Task instructions.
Go through the lines below and copy any that hold the string "Italia".

Records from a collection:

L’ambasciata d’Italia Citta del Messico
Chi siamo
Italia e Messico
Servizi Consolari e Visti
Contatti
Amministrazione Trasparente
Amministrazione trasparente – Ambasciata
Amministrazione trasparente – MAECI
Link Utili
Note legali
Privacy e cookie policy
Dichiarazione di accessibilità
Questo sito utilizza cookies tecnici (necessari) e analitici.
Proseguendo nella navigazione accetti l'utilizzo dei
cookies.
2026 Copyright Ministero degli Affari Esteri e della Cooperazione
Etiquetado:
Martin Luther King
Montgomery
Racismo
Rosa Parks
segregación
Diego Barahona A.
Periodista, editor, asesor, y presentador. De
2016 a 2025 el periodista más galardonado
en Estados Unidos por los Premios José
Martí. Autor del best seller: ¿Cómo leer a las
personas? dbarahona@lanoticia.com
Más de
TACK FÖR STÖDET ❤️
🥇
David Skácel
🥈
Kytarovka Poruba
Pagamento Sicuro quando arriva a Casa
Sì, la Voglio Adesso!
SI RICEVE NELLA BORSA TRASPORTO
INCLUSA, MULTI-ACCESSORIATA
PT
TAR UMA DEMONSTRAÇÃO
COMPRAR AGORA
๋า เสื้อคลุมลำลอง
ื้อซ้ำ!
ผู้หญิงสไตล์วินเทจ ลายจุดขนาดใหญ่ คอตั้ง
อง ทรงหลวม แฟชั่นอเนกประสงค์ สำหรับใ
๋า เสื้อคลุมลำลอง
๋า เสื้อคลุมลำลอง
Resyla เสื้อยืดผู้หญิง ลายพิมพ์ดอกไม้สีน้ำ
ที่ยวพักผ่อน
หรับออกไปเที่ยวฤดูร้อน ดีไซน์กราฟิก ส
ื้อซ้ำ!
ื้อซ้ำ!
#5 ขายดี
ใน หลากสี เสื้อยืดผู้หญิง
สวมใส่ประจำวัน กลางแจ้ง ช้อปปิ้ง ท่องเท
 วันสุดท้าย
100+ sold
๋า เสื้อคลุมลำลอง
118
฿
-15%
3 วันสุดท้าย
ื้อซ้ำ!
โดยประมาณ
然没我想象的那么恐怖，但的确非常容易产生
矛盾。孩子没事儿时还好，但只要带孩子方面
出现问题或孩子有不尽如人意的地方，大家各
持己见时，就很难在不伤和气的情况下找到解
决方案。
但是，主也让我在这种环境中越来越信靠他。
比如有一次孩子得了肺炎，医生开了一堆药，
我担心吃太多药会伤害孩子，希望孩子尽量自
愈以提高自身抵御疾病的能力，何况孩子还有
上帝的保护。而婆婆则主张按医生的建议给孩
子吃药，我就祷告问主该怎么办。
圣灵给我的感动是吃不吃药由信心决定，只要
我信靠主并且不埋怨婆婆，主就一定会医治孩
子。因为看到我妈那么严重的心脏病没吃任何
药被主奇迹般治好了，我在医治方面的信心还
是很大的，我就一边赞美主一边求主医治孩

Solution.
L’ambasciata d’Italia Citta del Messico
Italia e Messico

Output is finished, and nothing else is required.